Pools dichter (Sycyna, district Sandomir, 1530 - Lublin 22 Aug. 1584), studeerde humaniora te Koningsbergen en in Italië (Padua), verbleef jarenlang aan het Poolse hof, doch leefde sinds 1570 op zijn landgoed Czarnolas. Hij is met M.

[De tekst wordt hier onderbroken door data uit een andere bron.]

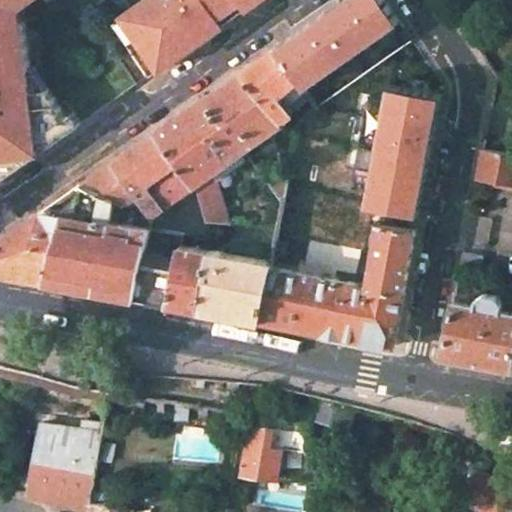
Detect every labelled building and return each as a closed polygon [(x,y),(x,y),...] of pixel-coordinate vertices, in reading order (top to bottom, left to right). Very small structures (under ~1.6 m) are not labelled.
[(168,61),(133,10),(43,74),(33,0),(0,0),(0,179),(52,143),(168,61)] [(148,0),(133,10),(168,61),(254,0),(148,0)] [(320,105),(413,40),(390,6),(385,0),(341,0),(277,45),(320,105)] [(277,45),(244,69),(285,122),(288,121),(297,114),(300,118),(320,105),(277,45)] [(244,69),(204,96),(246,150),(285,122),(244,69)] [(246,150),(204,96),(197,101),(235,158),(246,150)] [(197,101),(158,129),(196,184),(215,171),(235,158),(197,101)] [(297,114),(288,121),(298,131),(300,118),(297,114)] [(158,129),(114,160),(153,215),(196,184),(158,129)] [(511,151),(483,147),(479,169),(494,172),(495,172),(511,175),(511,151)] [(114,160),(83,181),(112,195),(153,215),(114,160)] [(290,170),(273,184),(284,199),(290,170)] [(215,171),(196,184),(208,220),(231,222),(215,171)] [(492,185),(511,188),(511,175),(495,172),(494,172),(492,185)] [(427,176),(413,173),(411,185),(425,188),(427,176)] [(83,181),(46,207),(68,211),(108,218),(112,195),(83,181)] [(420,213),(425,188),(411,185),(397,182),(393,208),(420,213)] [(196,184),(153,215),(149,226),(183,232),(212,238),(208,220),(196,184)] [(0,268),(48,278),(68,211),(46,207),(0,239),(0,268)] [(406,291),(420,213),(393,208),(391,208),(381,216),(370,279),(369,284),(406,291)] [(108,218),(68,211),(48,278),(97,287),(108,218)] [(149,226),(108,218),(97,287),(137,295),(149,226)] [(183,232),(149,226),(137,295),(170,301),(181,244),(183,232)] [(212,238),(183,232),(181,244),(170,301),(200,307),(210,249),(212,238)] [(287,240),(277,238),(274,251),(284,253),(287,240)] [(273,261),(210,249),(200,307),(262,319),(272,266),(273,261)] [(460,269),(484,274),(487,256),(463,252),(460,269)] [(316,274),(272,266),(262,319),(298,326),(344,335),(396,345),(406,291),(369,284),(365,283),(323,275),(316,274)] [(476,303),(454,299),(444,354),(509,366),(511,367),(511,310),(502,309),(504,302),(498,294),(485,292),(477,297),(476,303)] [(317,402),(313,419),(349,427),(353,410),(317,402)] [(43,426),(35,481),(29,480),(27,491),(92,508),(94,496),(105,426),(81,422),(80,431),(43,426)] [(284,431),(250,426),(244,472),(278,477),(284,431)] [(466,496),(496,511),(511,511),(511,484),(489,473),(489,471),(489,468),(488,465),(486,463),(482,461),(479,460),(476,461),(473,462),(462,449),(450,459),(430,455),(428,466),(447,471),(448,468),(468,492),(466,496)] [(135,511),(136,502),(94,496),(92,508),(91,511),(135,511)]
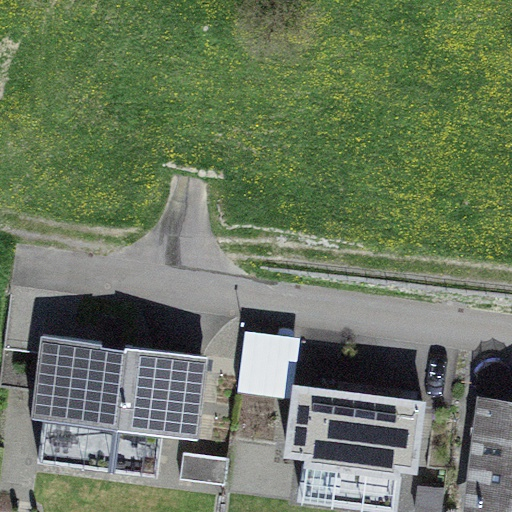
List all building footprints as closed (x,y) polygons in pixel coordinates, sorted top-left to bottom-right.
[(209,355),(45,335),(35,416),(45,418),(39,460),(159,475),(164,433),(199,437),(209,355)] [(240,390),(295,398),(296,386),(298,378),(242,370),(240,390)] [(425,402),(296,386),(295,398),(289,451),(308,453),(303,497),(398,509),(403,466),(417,467),(425,402)] [(511,409),(489,407),(477,507),(511,511),(511,409)] [(230,458),(186,453),(183,481),(226,486),(230,458)]
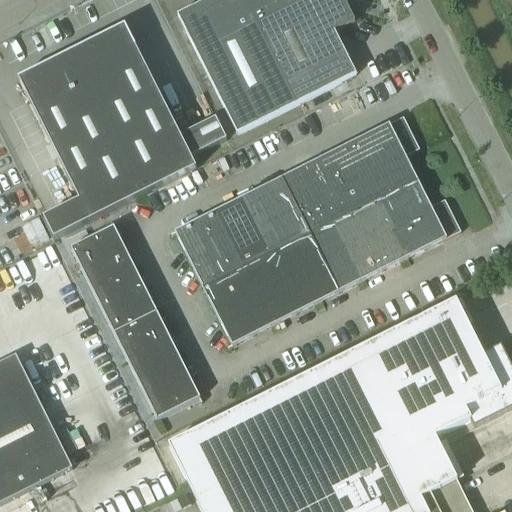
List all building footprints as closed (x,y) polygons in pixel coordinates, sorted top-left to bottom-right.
[(213,0),(177,18),(226,116),(237,137),(297,107),(252,18),(288,0),(213,0)] [(288,0),(252,18),(297,107),(356,77),(334,34),(355,24),(347,8),(349,0),(288,0)] [(180,139),(125,29),(17,83),(78,204),(43,222),(54,243),(196,172),(190,161),(237,137),(226,116),(180,139)] [(419,153),(403,121),(368,139),(396,196),(418,185),(405,160),(419,153)] [(396,196),(368,139),(346,150),(375,207),(396,196)] [(375,207),(346,150),(325,160),(354,218),(375,207)] [(354,218),(325,160),(303,171),(332,228),(354,218)] [(332,228),(303,171),(282,182),(311,239),(332,228)] [(311,239),(282,182),(260,193),(289,250),(311,239)] [(431,210),(418,185),(396,196),(425,253),(461,235),(445,203),(431,210)] [(289,250),(260,193),(239,203),(268,261),(289,250)] [(425,253),(396,196),(375,207),(404,264),(425,253)] [(268,261),(239,203),(218,214),(246,271),(268,261)] [(404,264),(375,207),(354,218),(382,275),(404,264)] [(246,271),(218,214),(196,225),(225,282),(246,271)] [(382,275),(354,218),(332,228),(361,286),(382,275)] [(225,282),(196,225),(171,238),(171,239),(175,237),(204,293),(225,282)] [(125,252),(112,227),(111,227),(113,231),(71,252),(82,274),(125,252)] [(361,286),(332,228),(311,239),(339,296),(361,286)] [(339,296),(311,239),(289,250),(318,307),(339,296)] [(318,307),(289,250),(268,261),(297,318),(318,307)] [(135,274),(125,252),(82,274),(93,295),(135,274)] [(297,318),(268,261),(246,271),(275,329),(297,318)] [(275,329),(246,271),(225,282),(254,339),(275,329)] [(146,295),(138,278),(135,274),(93,295),(103,317),(146,295)] [(254,339),(225,282),(204,293),(232,349),(228,351),(228,352),(254,339)] [(114,338),(157,316),(146,295),(103,317),(114,338)] [(456,304),(169,449),(200,511),(469,511),(456,485),(457,484),(436,441),(470,424),(474,431),(511,411),(511,370),(501,348),(483,358),(458,307),(456,304)] [(168,338),(159,321),(157,316),(114,338),(125,360),(168,338)] [(179,359),(168,338),(125,360),(136,381),(179,359)] [(0,508),(72,472),(16,359),(0,367),(0,508)] [(189,381),(181,364),(179,359),(136,381),(146,402),(189,381)] [(202,406),(189,381),(146,402),(157,424),(199,403),(201,407),(202,406)]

Rej de grondlegger van de Poolse letterkunde. Onder de Poolse adel was hij bijzonder geliefd; zijn psalmvertaling (Psalterz Dawidowy, 1577) bleef tot het einde der 17de eeuw de meest gelezen en in Oost-Europa meest nagevolgde poëzie. Eveneens populair waren zijn Zangen (Piesni), mild-moralistische gedachten van een Pools grondbezitter over de mens en de natuur, van onmiskenbare dichterlijke waarde, en Klaagliederen (Treny, 1580), gewijd aan zijn gestorven dochtertje. In het in opdracht van hetman Zamojski geschreven antieke treurspel De terugzending der Griekse afgezanten (Odprawa poslów greckich, 1578) uit hij zijn patriottische gedachten, in zijn Schertsen (Fraszki, 1584) komt zijn luimige geest tot uiting.Bibl.: J. K., Dziela wszystkie (Voll. Werken, 4 dln, Warschau 1884-1897); Pisma zbiorowe (verzamelde werken), uitg. d. A. Brückner, 2 dln (Warschau 1924). Vertalingen: Poems transl. by D. P. Radin, G. R. Noyes e.a. (Univ. of Calif. 1928); Chants, vert. v. Treny, m. inl. en comm. d. J. Langlade (Paris 1932); Duitse bloemlezing d. Wukadinovic (1937).
Lit.: J. Langlade, Jean K. (Paris 1932); K. Piekarski, Bibliografja dziel J. K. (Krakau 1930).